“As You Were”
BOTTOM LINE Oasis frontman’s solo debut is the liveliest he has been in years.
In Oasis, the division of labor between the Gallagher brothers was pretty clear.
Frontman Liam Gallagher was the swaggering one, the one who knew how to get attention with a well-placed barb or an energetic sneer. Guitarist Noel Gallagher was the deep one, the one who saw how ’90s Britpop could both carry on the tradition of The Beatles and The Stones while still making a name for themselves.
When Oasis — and the brothers — split up in 2009, Liam seemed to take it harder, forming the band Beady Eye, which lasted for two middling albums before he decided to go out on his own.

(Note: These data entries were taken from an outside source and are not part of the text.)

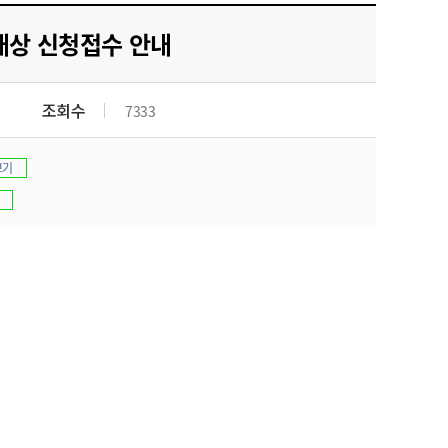
농기계 종합보험
대상 신청접수 안내
조회수
7333
보기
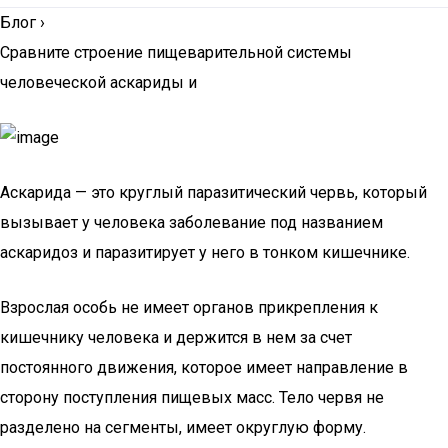
Блог
›
Сравните строение пищеварительной системы
человеческой аскариды и
Аскарида — это круглый паразитический червь, который
вызывает у человека заболевание под названием
аскаридоз и паразитирует у него в тонком кишечнике.
Взрослая особь не имеет органов прикрепления к
кишечнику человека и держится в нем за счет
постоянного движения, которое имеет направление в
сторону поступления пищевых масс. Тело червя не
разделено на сегменты, имеет округлую форму.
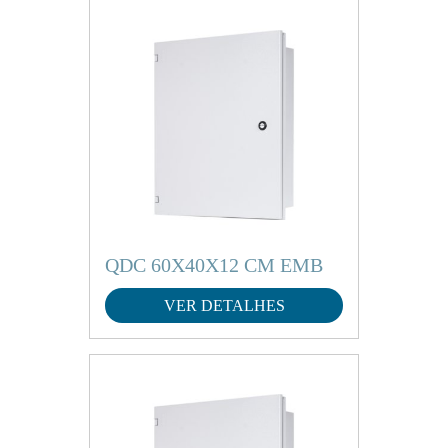
QDC 60X40X12 CM EMB
VER DETALHES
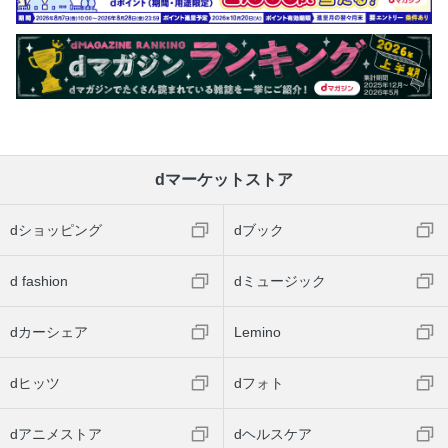
dマーケットストア
dショッピング
dブック
d fashion
dミュージック
dカーシェア
Lemino
dヒッツ
dフォト
dアニメストア
dヘルスケア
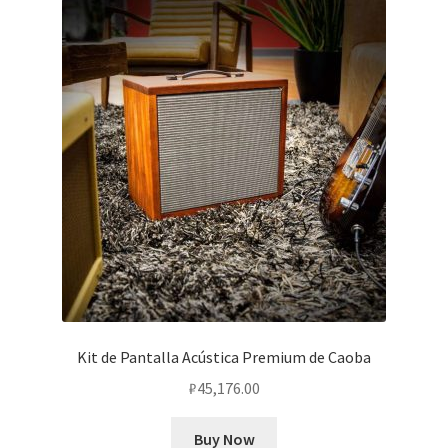
Kit de Pantalla Acústica Premium de Caoba
₽
45,176.00
Buy Now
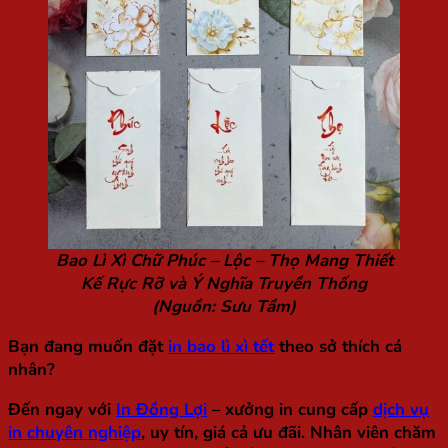
Bao Lì Xì Chữ Phúc – Lộc – Thọ Mang Thiết
Kế Rực Rỡ và Ý Nghĩa Truyền Thống
(Nguồn: Sưu Tầm)
Bạn đang muốn đặt
in bao lì xì tết
theo sở thích cá
nhân?
Đến ngay với
In Đồng Lợi
– xưởng in cung cấp
dịch vụ
in chuyên nghiệp
, uy tín, giá cả ưu đãi. Nhân viên chăm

His debut solo album, “As You Were” (Warner Bros.), shows that he was always meant to be the sole focus. But he only accomplished that by being more willing to accept help.
Gallagher enlists producer Greg Kurstin — best known for his work with Adele, though he has earned plenty of rock cred for his work on the new Foo Fighters album — for the snarling first single “Wall of Glass,” which sounds like an updated cross of Oasis and The Stones. Kurstin also plays all the instruments on “Paper Crown,” which hearkens back to early John Lennon solo material.
The Lennon influence is even more evident on the stripped-down “Chinatown,” produced and co-written by Miike Snow frontman Andrew Wyatt, where Gallagher sings, “Well, the cops are taking over while everyone’s in yoga, ’cause happiness is still a warm gun.”
Gallagher is at his best, though, in the dreamy sweetness of “Universal Gleam,” which sounds like it could detour into “Champagne Supernova” at any given moment. There is always something special when he lets some of his guard down, trading some of his notorious edge for glimmers of hope.
While “As You Were” may not be groundbreaking, it is certainly sturdy enough to launch Gallagher’s solo career.